**Texte de l'exercice:**
┌──

Face à cette surveillance, les participants ne se contentent pas de dénoncer la présence d’organismes carcéraux dans les bâtiments et sur les terrains scolaires (P11). Ils revendiquent la mise en place de nouvelles approches pour répondre aux situations problématiques et proposent le développement de ressources alternatives qui répondent aux besoins des jeunes plutôt que de continuer à prôner la logique carcérale qui est nuisible aux élèves et à leurs familles (P11, P13, P19).

Deux autres sites de vie qui sont constamment sous surveillance sont les lieux de transport public (particulièrement le train léger) et les cliniques d’urgence ou les hôpitaux (P21, P3). La surveillance dans ces endroits engendre souvent des pratiques de carcéralité qui nuisent à la qualité de vie des habitants marginalisés, qui les évitent de peur d’être repérés et pris en charge (P2).

Les espaces de vie à Ottawa ne sont pas conçus pour favoriser le sentiment de communauté (P22, P15, P11). Tandis que l’architecture de la ville favorise la surveillance, la volonté d’embourgeoisement déplace, voire expulse, les corps indésirables de ces espaces pour y préconiser un mode de vie capitaliste et colonial protégé par la surveillance et la carcéralité. Les stratégies déployées par les participants sont guidées par une volonté de vivre autrement, de créer des communautés au sein des espaces de vie et d’établir des liens entre les quartiers de façon à promouvoir un réseau de solidarité et d’entraide. Cela dit, créer et soutenir ces liens requiert de l’espace physique et des ressources matérielles ainsi qu’une mobilisation des habitants, mais encore faut-il que ceux-ci, ainsi que nos participants, puissent se nourrir, s’habiller et se loger (P8, P15, P14). Lorsqu’une ville vise à faire disparaître, à effacer les personnes qui ne correspondent pas à l’habitant idéal, subsister est une manière de résister (P15, P7, P16).

└──

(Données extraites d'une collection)
┌──

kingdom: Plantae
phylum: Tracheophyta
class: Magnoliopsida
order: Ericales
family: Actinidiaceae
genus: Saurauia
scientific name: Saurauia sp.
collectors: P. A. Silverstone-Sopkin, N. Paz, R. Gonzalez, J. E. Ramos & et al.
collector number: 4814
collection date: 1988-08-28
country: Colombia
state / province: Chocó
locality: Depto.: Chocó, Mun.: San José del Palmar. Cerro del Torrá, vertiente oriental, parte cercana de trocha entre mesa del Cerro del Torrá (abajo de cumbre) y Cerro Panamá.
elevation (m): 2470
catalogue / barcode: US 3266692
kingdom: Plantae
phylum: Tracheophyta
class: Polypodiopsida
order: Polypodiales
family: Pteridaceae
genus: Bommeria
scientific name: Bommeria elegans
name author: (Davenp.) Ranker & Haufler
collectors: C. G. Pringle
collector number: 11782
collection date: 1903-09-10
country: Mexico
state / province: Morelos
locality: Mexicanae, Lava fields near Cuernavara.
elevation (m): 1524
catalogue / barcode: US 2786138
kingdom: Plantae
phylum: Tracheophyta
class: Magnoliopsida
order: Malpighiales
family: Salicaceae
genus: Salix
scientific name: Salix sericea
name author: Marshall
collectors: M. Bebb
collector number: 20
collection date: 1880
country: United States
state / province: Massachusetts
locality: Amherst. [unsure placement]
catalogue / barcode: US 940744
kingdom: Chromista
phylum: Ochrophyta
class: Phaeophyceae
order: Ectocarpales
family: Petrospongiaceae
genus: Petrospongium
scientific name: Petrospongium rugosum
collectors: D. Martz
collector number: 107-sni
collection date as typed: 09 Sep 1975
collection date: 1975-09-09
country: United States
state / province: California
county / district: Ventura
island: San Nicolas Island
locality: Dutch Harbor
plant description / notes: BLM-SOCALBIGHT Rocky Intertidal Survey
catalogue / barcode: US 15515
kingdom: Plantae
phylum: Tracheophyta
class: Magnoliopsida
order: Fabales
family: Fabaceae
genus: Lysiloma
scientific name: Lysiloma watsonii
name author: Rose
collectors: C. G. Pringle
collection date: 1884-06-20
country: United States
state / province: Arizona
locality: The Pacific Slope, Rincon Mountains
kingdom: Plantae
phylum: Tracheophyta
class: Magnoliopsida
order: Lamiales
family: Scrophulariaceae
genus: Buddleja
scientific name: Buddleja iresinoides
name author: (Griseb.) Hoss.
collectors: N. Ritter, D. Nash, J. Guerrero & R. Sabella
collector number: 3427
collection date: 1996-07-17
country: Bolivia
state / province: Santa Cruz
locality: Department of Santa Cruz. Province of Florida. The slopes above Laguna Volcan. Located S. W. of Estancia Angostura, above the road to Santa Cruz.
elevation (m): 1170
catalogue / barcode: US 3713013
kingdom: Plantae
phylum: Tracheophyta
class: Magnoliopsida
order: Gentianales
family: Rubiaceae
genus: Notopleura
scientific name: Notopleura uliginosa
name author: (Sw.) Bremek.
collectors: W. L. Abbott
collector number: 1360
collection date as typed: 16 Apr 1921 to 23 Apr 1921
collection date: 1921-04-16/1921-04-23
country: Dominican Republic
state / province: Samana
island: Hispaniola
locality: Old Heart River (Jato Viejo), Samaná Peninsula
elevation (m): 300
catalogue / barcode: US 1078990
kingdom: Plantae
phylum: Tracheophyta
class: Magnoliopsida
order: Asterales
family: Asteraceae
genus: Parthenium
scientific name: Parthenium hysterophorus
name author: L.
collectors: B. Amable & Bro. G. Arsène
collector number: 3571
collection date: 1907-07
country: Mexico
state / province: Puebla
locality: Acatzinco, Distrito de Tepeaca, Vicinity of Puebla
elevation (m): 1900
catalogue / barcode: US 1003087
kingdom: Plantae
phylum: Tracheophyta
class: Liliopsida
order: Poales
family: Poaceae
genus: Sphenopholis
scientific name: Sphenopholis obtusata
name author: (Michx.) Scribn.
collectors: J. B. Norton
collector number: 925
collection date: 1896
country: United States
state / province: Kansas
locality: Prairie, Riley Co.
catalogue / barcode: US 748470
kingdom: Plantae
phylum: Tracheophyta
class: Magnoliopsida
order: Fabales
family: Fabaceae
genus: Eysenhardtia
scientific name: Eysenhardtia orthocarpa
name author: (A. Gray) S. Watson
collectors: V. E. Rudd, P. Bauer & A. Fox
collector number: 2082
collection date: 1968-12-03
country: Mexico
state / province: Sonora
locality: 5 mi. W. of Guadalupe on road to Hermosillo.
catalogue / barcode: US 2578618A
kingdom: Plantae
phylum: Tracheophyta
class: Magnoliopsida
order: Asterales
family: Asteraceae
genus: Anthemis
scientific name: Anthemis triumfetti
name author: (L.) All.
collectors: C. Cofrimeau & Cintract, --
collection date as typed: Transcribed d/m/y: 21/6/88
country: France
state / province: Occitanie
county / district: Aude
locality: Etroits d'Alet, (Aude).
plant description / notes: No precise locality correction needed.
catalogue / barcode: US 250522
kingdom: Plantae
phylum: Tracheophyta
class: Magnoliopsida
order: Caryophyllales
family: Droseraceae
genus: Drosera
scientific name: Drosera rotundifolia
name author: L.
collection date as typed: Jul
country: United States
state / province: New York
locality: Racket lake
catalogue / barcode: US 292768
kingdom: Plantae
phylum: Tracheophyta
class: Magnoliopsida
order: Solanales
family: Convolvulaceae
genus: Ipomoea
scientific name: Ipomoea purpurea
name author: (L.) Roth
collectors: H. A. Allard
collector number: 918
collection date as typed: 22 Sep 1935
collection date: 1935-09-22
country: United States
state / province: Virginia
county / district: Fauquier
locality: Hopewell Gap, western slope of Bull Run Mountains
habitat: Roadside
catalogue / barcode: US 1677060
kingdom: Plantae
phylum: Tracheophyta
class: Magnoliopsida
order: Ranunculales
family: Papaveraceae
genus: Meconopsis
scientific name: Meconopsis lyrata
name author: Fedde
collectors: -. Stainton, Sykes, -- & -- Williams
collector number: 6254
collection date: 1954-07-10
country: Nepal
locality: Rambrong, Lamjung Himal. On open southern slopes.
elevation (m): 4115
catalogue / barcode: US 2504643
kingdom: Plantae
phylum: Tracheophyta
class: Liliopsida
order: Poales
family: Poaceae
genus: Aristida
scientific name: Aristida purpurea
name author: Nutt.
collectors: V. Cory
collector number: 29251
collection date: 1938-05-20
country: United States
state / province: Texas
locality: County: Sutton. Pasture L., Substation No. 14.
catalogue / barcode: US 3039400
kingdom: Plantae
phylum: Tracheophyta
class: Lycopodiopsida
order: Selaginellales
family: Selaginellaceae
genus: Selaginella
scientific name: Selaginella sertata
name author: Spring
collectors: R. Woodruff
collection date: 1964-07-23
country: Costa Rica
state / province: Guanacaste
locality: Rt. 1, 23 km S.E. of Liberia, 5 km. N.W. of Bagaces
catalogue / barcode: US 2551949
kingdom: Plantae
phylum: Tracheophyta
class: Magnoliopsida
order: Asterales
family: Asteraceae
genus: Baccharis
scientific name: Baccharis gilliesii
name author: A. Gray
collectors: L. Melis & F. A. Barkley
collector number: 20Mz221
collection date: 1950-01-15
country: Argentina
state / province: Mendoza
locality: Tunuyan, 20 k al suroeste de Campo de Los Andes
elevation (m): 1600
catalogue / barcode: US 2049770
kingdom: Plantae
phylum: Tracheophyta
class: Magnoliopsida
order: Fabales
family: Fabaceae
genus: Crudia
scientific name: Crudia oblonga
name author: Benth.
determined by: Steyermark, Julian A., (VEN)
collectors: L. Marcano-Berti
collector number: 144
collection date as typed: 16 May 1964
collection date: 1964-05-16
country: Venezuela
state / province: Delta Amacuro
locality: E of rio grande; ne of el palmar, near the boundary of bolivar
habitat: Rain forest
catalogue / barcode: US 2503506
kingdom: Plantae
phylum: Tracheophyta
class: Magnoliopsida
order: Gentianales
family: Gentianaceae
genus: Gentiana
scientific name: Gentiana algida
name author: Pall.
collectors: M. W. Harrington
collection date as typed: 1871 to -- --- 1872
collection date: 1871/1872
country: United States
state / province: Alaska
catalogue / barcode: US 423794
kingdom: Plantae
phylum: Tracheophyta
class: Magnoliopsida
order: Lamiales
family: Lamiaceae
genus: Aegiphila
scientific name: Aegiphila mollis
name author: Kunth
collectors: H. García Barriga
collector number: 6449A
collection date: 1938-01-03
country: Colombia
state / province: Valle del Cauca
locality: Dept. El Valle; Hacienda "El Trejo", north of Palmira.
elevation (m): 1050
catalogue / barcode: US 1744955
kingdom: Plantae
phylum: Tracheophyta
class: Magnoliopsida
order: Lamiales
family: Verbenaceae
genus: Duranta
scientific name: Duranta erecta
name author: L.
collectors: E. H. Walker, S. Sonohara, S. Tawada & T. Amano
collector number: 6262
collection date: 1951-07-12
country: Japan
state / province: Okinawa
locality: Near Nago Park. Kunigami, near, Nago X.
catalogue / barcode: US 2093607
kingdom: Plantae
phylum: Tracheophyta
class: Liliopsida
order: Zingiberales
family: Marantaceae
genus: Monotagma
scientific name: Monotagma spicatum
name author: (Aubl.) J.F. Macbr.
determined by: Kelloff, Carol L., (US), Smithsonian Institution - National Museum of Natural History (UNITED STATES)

└──

**Problème à résoudre:**
Poursuivez le texte sur la surveillance et la carcéralité dans les espaces de vie à Ottawa en reprenant après sa dernière phrase.

**Résultat obtenu:**
Vers une autre Ottawa : le possible face au carcéral

Constamment sous surveillance, la vie quotidienne des communautés et personnes marginalisées et vulnérabilisées est empreinte de carcéralité. Cette surveillance limite la différence et entrave les possibles. En s’investissant dans les sites de gouvernance – pour transformer la ville par la parole qui dérange –, dans les sites de contestation – pour lutter contre la surveillance et les pratiques carcérales par l’entraide et la visibilité des corps différents – et dans les sites de vie – pour abolir les pratiques d’exclusion qui favorisent le carcéral et promouvoir des communautés d’entraide où les gens se sentent en sécurité –, les participants revendiquent une réinvention de la ville d’Ottawa. Ils investissent le projet social d’une Ottawa qui reconnaît à tous le droit à la ville et où les populations marginalisées et vulnérabilisées ne sont plus des groupes à gérer ou exclure, mais des habitants valorisés dans toutes leurs différences.

Les pratiques de l’espace des participants, en tant que « procédures – multiformes, résistances, rusées et têtues – qui échappent à la discipline sans être pour autant hors du champ où elle s’exerce » (de Certeau, 1990, p. 146), sont essentielles aux transformations sociales nécessaires pour favoriser le droit à la ville et à la différence. Tantôt actes de révoltes, tantôt actions quotidiennes, les stratégies proposées par les participants s’ancrent dans des espaces concrets pour se les réapproprier. Bien que ces pratiques puissent parfois paraître particularistes, elles demeurent imprégnées de différence et productrices de possibles. En contestant le capitalisme, le colonialisme et le patriarcat, chacune de ces pratiques s’avère un point d’entrée et non pas de noyade de la transformation sociale.

Pourtant, cette transformation est toujours précaire, car elle dépend surtout d’organisations, groupes ou individus non financés et épuisés qui essayent d’appuyer les actions et modes de vie quotidienne générateurs de différence tout en tentant d’« unifier » dans une dénonciation publique du système une population difficilement mobilisable du fait qu’elle est surveillée, menacée et marginalisée. Dans un contexte où tout effort pour être et vivre autrement est suspect, policé et démantelé, survivre et vivre autrement, c’est faire place aux possibles.